И он начал рассказывать, чем занимался целый час после того, как они расстались в нижнем саду.
Разница во времени между Гернси и Калифорнией позволила связаться с тем адвокатом, который нанял Чероки Ривера перевезти архитектурные планы через океан. Уильям Кифер начал разговор с цитаты о неразглашении поверенным дел клиента, но, едва узнав, что клиента, о котором идет речь, убили на пляже острова Гернси, охотно пошел на сотрудничество.
Ги Бруар, как объяснил Кифер Саймону, нанял его для того, чтобы привести в движение довольно необычную цепочку событий. Он пожелал, чтобы Кифер нашел заслуживающего доверия человека, который взялся бы поработать курьером и доставить некие чертежи из округа Ориндж на Гернси.
Сначала, сказал Кифер, задача показалась ему идиотской, хотя он и не употребил этого слова во время короткой встречи с мистером Бруаром. Почему не обратиться в одну из служб доставки, созданных специально для того, чтобы выполнять поручения, подобные этому, причем за минимальную цену? В «Федэкс», например? В «Ди-эйч-эл»? Или в «Единую посылочную службу»? Но мистер Бруар, как выяснилось, представлял собой интересную комбинацию властолюбца, эксцентрика и параноика. Он сказал Киферу, что у него есть деньги и он может себе позволить сделать все по-своему, то есть получить то, что ему нужно и когда нужно. Он бы и сам увез эти чертежи, но он прибыл в Ориндж только для того, чтобы договориться об их изготовлении. Остаться и подождать, пока они будут готовы, он не мог.

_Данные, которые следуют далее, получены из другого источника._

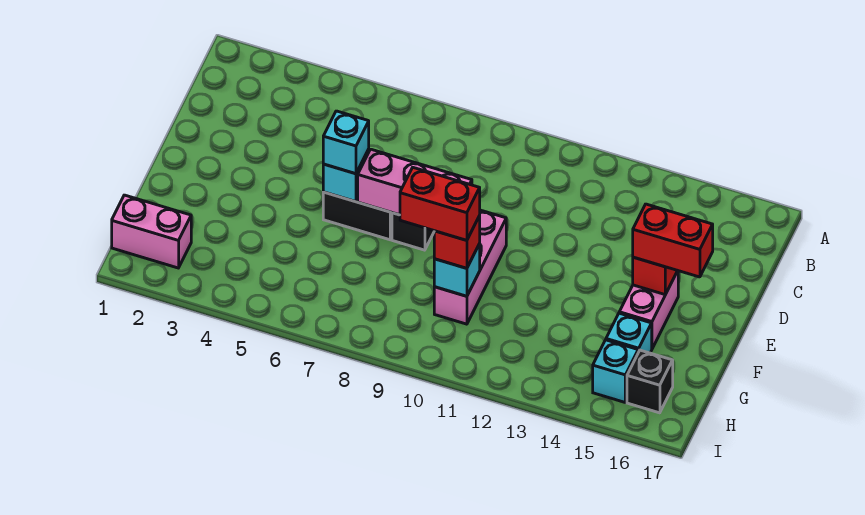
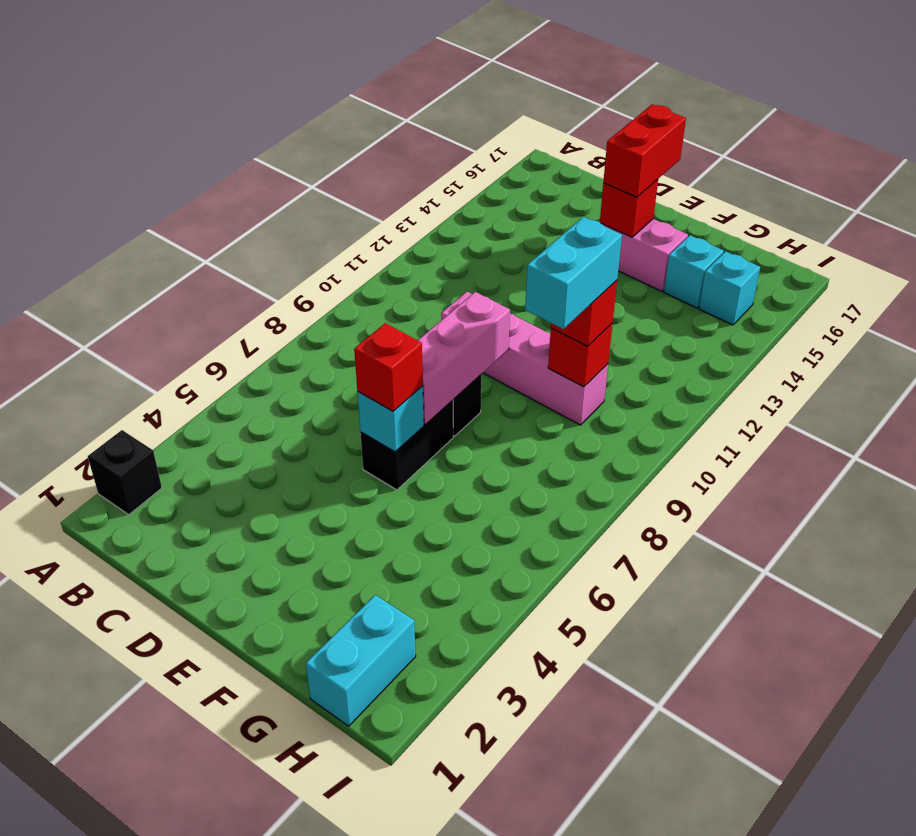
cyan 1x1 brick [323,111,369,174] -> red 1x1 brick [354,323,423,411]
pink 1x3 brick [434,210,506,324] -> pink 1x4 brick [441,292,608,425]
red 1x2 brick [400,168,480,240] -> cyan 1x2 brick [525,217,622,329]
cyan 1x1 brick [434,244,480,296] -> red 1x1 brick [548,323,613,387]
pink 1x2 brick [112,195,191,268] -> cyan 1x2 brick [306,595,416,726]
black 1x1 brick [627,350,673,413] -> black 1x1 brick moved to [88,430,162,515]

Он подчеркнул, что курьер ему нужен ответственный. За то, чтобы получить именно такого человека, он готов был заплатить любые деньги. Одиноким мужчинам он не доверял: он объяснил Киферу, что, глядя на своего сына-неудачника, он привык считать, что нынешняя молодежь ни на что не способна, – а поручать поездку в Европу одинокой женщине не хотел, так как считал, что женщин вообще не следует отпускать одних, и, кроме того, боялся, как бы ему не пришлось отвечать, если в пути с ней что-нибудь случится. В этом смысле он был человек старомодный. Поэтому они решили, что поедут мужчина и женщина. Значит, искать надо супружескую чету любого возраста.